This repository consists of python codes for sentence classification inspired by this paper, which describes how to build a sentence classifier using Convolutional Neural Network. Also, this article well describes about detail of how it works.
- Python2.7 or higher
- Numpy
- Keras w/ backend (Theano or/and Tensorflow)
- Deeplearning Assistant
Since this code is implemented based on Keras, you need install Keras before running. Also, it uses my code from aother repository to replace typical part of deep learning training implementation. So, you can figure out that there are import for deeplearning_assistant repository codes. Thus, you also need to pull the repository before using it.
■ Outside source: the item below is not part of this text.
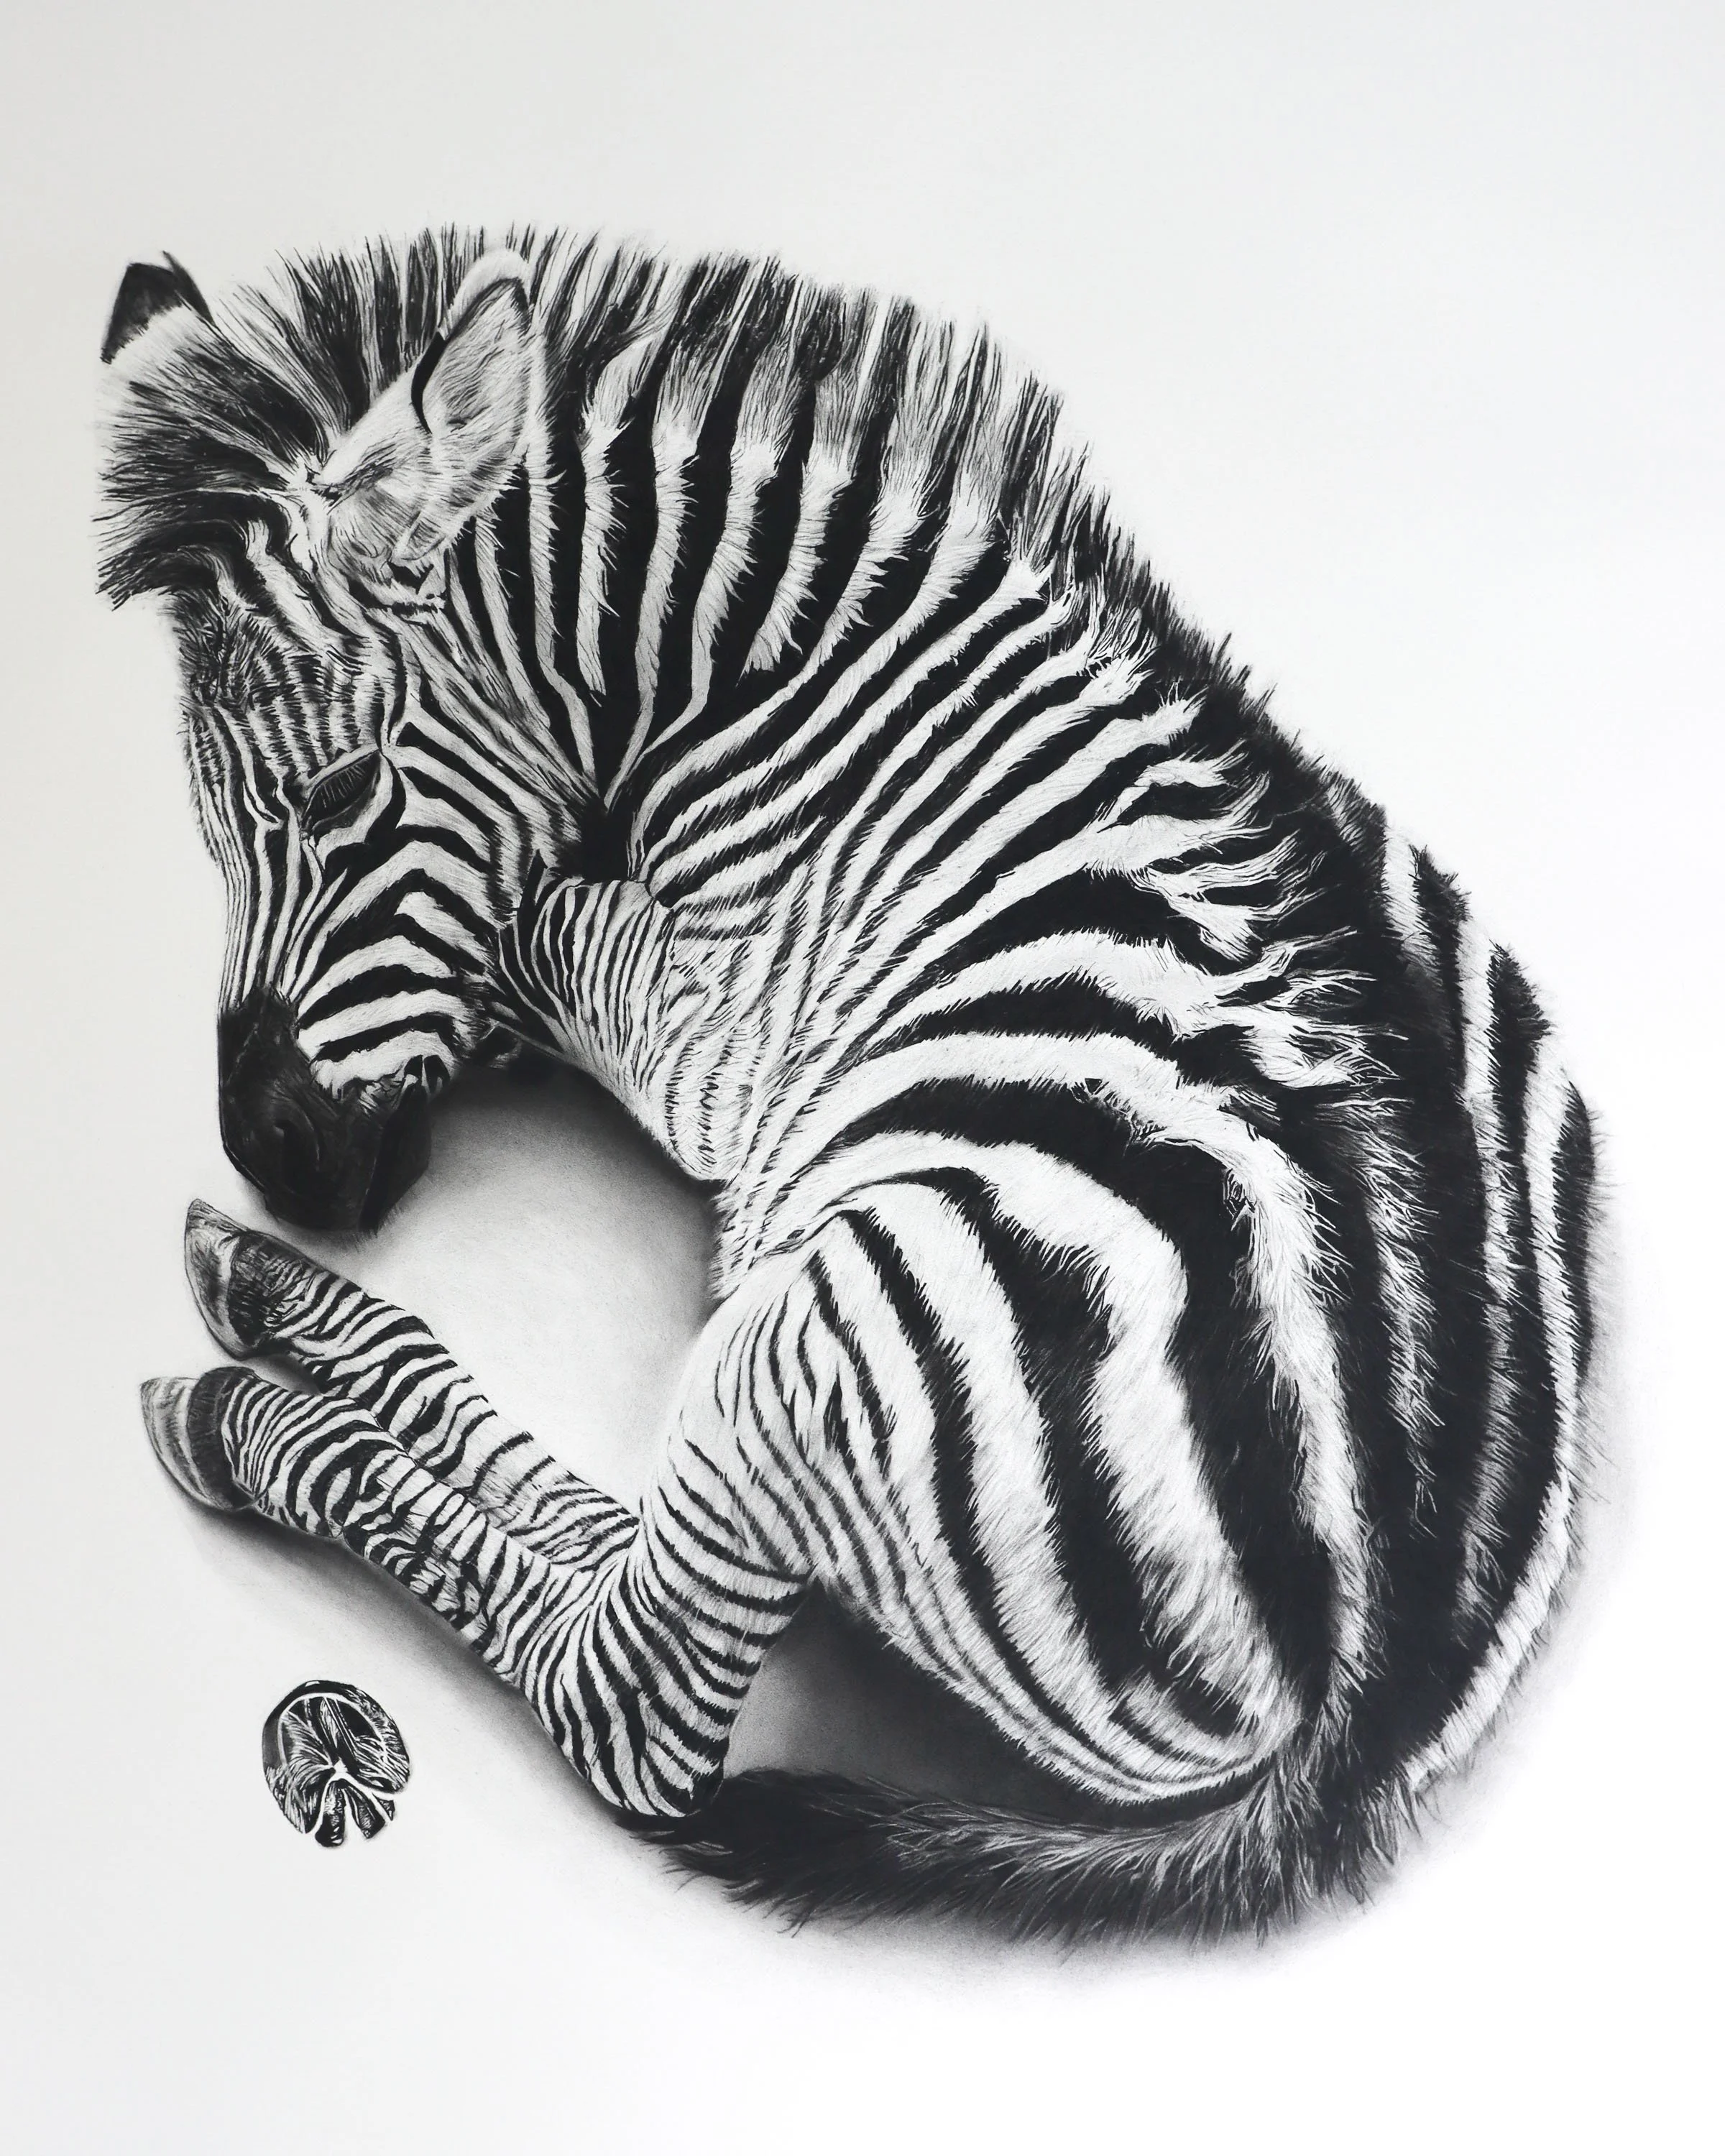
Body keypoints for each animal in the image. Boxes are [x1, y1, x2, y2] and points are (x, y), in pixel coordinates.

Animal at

- It needs pre-trained word embedding vector to represent a sentence as an input for neural network. So, you need to get it before you run. I recommend to use Gensim Word2vec library to get vectors, which is one of easiest and trustful library for Word2vec.
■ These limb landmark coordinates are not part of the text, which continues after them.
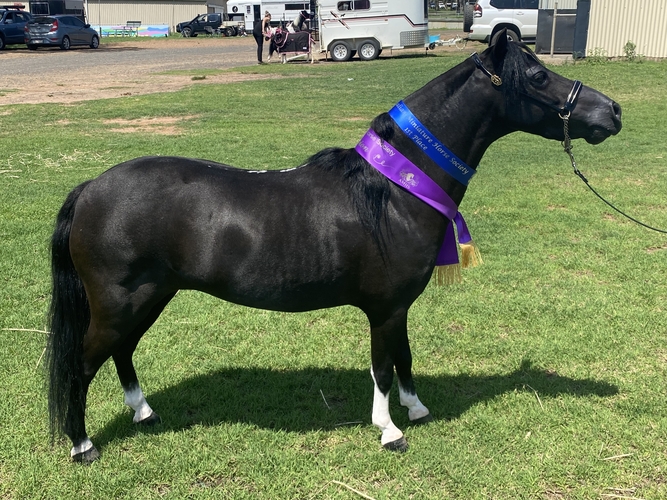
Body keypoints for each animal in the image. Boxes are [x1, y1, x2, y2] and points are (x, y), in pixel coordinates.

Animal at [47, 33, 622, 463]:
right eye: (539, 76)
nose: (612, 111)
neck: (391, 191)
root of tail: (90, 188)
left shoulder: (397, 308)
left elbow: (404, 358)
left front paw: (416, 409)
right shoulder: (383, 308)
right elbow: (383, 366)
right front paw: (390, 431)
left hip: (147, 298)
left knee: (123, 352)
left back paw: (144, 414)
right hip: (120, 303)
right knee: (82, 365)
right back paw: (82, 445)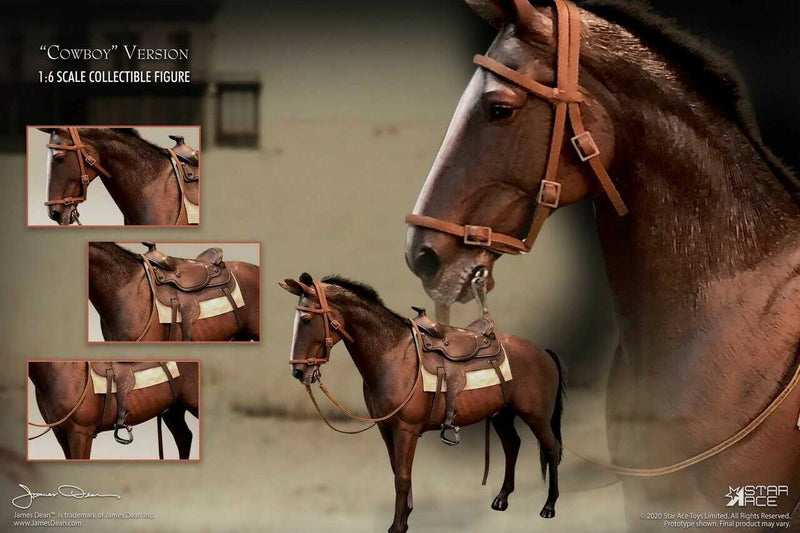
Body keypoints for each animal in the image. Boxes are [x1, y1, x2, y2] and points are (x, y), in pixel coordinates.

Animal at [281, 273, 566, 533]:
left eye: (306, 319)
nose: (298, 371)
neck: (393, 356)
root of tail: (543, 352)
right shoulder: (386, 430)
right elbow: (397, 471)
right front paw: (406, 515)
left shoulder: (406, 430)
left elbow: (402, 477)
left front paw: (398, 526)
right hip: (502, 415)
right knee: (512, 446)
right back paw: (502, 499)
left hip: (537, 417)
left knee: (552, 449)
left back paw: (549, 507)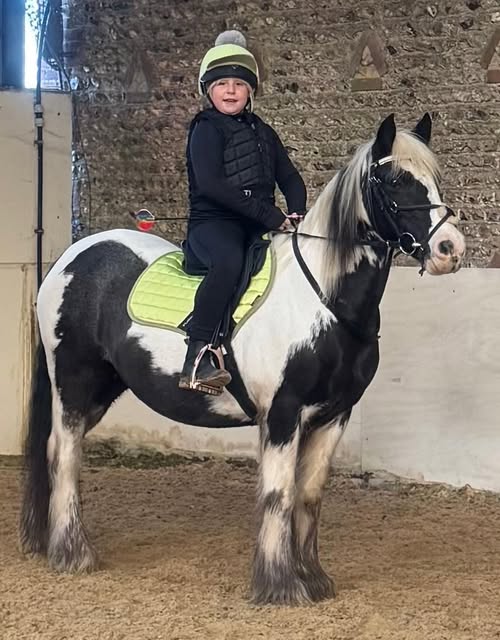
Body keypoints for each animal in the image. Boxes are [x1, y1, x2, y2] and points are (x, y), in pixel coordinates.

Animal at [20, 113, 466, 605]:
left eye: (434, 178)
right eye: (394, 181)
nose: (450, 249)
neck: (322, 299)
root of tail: (71, 257)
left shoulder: (334, 414)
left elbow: (309, 494)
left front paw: (314, 578)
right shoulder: (283, 413)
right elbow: (278, 493)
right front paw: (281, 585)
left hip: (103, 388)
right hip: (73, 382)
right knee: (64, 454)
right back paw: (73, 553)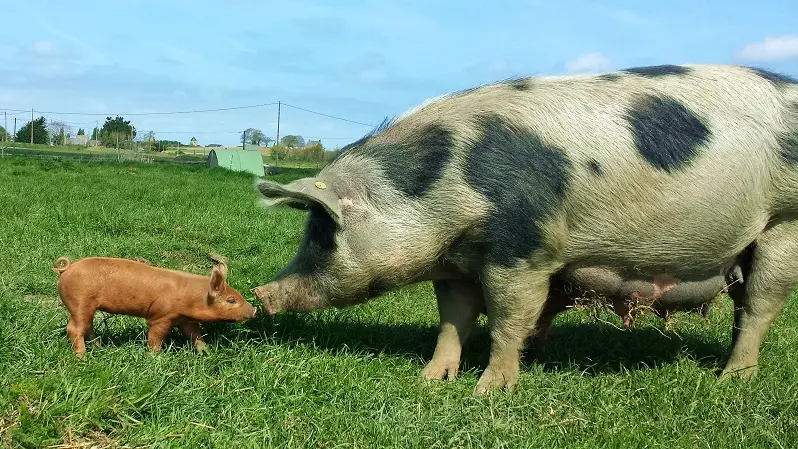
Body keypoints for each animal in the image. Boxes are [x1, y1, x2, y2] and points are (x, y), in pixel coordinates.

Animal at [253, 65, 796, 394]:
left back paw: (733, 381)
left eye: (321, 233)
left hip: (783, 224)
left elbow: (507, 321)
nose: (262, 292)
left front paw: (487, 391)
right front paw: (431, 380)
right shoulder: (454, 264)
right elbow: (453, 321)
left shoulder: (524, 250)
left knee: (760, 308)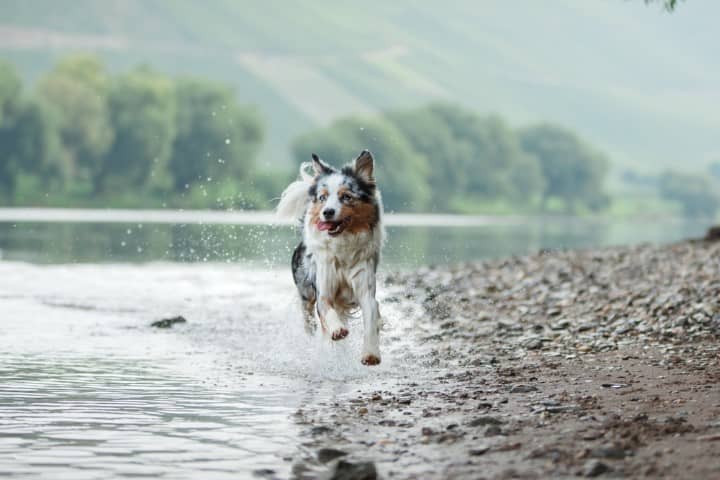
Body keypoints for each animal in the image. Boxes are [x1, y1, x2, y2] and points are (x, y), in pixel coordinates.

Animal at [278, 152, 386, 366]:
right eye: (323, 197)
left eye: (346, 197)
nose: (327, 212)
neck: (343, 246)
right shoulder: (323, 289)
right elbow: (327, 310)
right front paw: (337, 330)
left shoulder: (366, 289)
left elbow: (371, 319)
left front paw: (371, 353)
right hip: (305, 295)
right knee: (310, 321)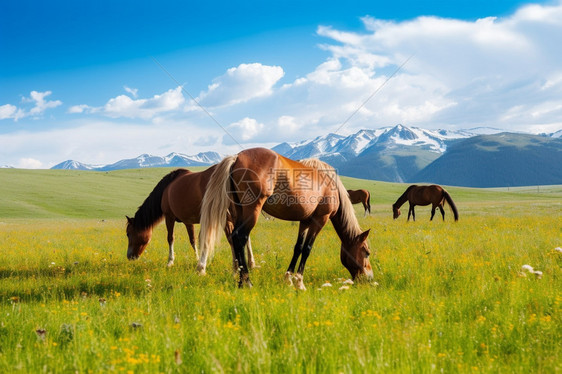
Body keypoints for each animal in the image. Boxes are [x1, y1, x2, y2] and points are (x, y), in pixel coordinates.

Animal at [126, 167, 255, 268]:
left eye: (128, 234)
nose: (129, 256)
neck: (167, 188)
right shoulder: (188, 221)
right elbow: (193, 240)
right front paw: (197, 259)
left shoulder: (169, 217)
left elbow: (170, 238)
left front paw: (170, 261)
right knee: (244, 235)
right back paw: (250, 263)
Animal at [197, 147, 372, 290]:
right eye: (366, 252)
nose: (369, 279)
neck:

- Word vector has 200 dimensions. Of course, you can add channels or replace Word2vec vectors using other ways, such as GloVe.
- The size and number of convolutional filter is differ from the paper, and you can change it easily. You will find out that you need to vary it depends on the Corpus to classify.
- Stride (subsampling) is applied for filters for 2 words. So, we can extract a tuple of words which has long distances in a sentence.
- For example, if we have a sentence "I like red and fresh apple.", we can extract (like, apple) tuple using stride with skipping "red and fresh". It might be possible to extract similar pattern using longer filter, but it must be more difficult than this way.
After solve the dependency, which is described above, you need to modify word_vector_iterator.py to read a data properly, unless you use example data, which is included. The example data is crawled from Clien, and classification task is predicting a proper board topic using a title of post. I've got 78% accuracy for predicting best 1 class for 10 classes (board topics). Also, I've got over 90% for sentiment analysis (predict 1 out of 3) of TMON's product reviews (which is not included in this repos).